Reception and impact

The anthology has shaped conversations in contemporary literature, influencing syllabi at institutions like Columbia University School of the Arts, Iowa Writers' Workshop, New York University, Stanford University, University of Iowa, Brown University, University of Michigan, University of California, Berkeley, and University of Virginia. Critics in publications such as The New York Times Book Review, The Los Angeles Times, The Washington Post, The Guardian, The Atlantic, and The Paris Review have debated its selections and editorial stance. The series also intersects with major literary prizes and organizations including the Pulitzer Prize, National Book Award, PEN America, Guggenheim Fellowship, MacArthur Fellowship, and Pulitzer Prize for Feature Writing. Its reputation has helped launch careers and consolidate the standing of essayists within the American literary canon.

Editions and anthologies

Each annual volume is typically titled by year (for example, a 2019 volume) and issued in paperback and ebook formats by major houses such as Houghton Mifflin Harcourt and HarperCollins. Collected or themed reprints and "best of" compilations occasionally appear, and the series coexists with peer anthologies like The Best American Short Stories, The Best American Travel Writing, The Best American Science and Nature Writing, and The Best American Nonrequired Reading. Libraries and archives—Library of Congress, New York Public Library, Boston Public Library—hold runs of the series for research and teaching.

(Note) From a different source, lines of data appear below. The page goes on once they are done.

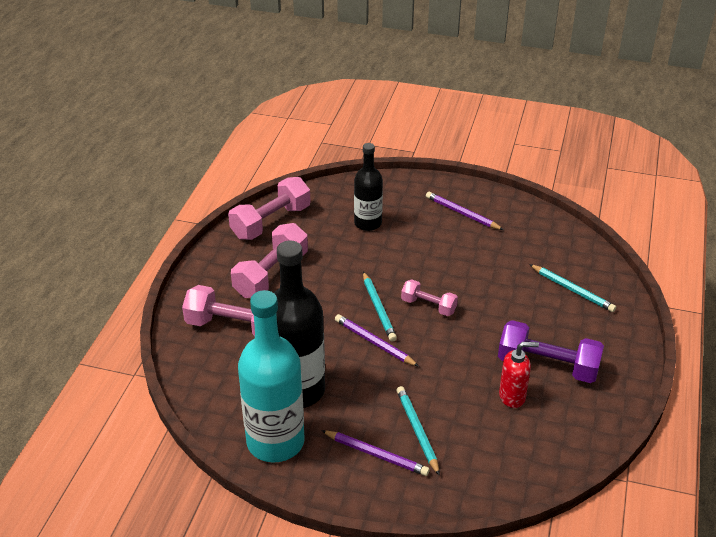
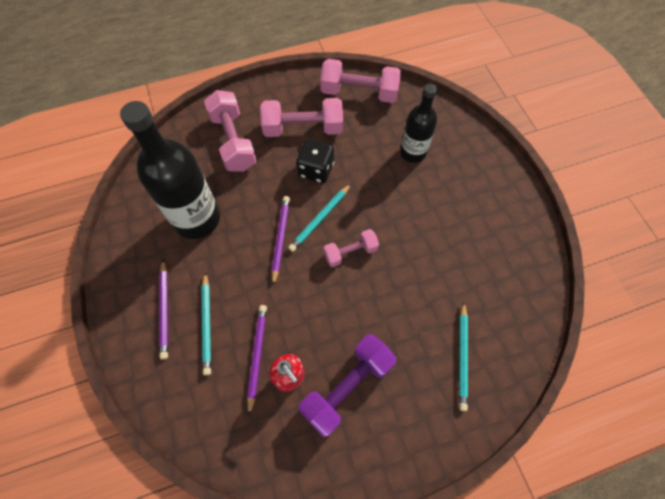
camera: 55 degrees right, 25 degrees up
(275, 441) = (139, 236): turquoise bottle -> none
(325, 287) = (316, 170): none -> black dice
(417, 430) = (207, 324): turquoise pencil -> turquoise pencil turned 135 degrees clockwise
(428, 306) = (350, 252): pink dumbbell -> pink dumbbell turned 75 degrees clockwise
(462, 213) = (487, 211): purple pencil -> purple pencil (257, 356)
(547, 366) = (347, 387): purple dumbbell -> purple dumbbell turned 60 degrees clockwise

Awards and selection criteria

While the series itself is not a prize, individual essays included have won awards such as the Pulitzer Prize, National Magazine Award, PEN/Martha Albrand Award, Whiting Awards, Pushcart Prize, and O. Henry Award where applicable to short nonfiction. Selection criteria emphasize originality, craftsmanship, voice, and significance, with attention to prior publication venues ranging from national magazines (The New Yorker, The Atlantic) to regional journals (The Kenyon Review, Ploughshares), and investigative platforms (ProPublica, Mother Jones). Guest editors often foreground particular aesthetic or thematic priorities, resulting in volumes that reflect debates about narrative nonfiction and public discourse led in forums such as The New York Review of Books, The New Republic, and The Nation.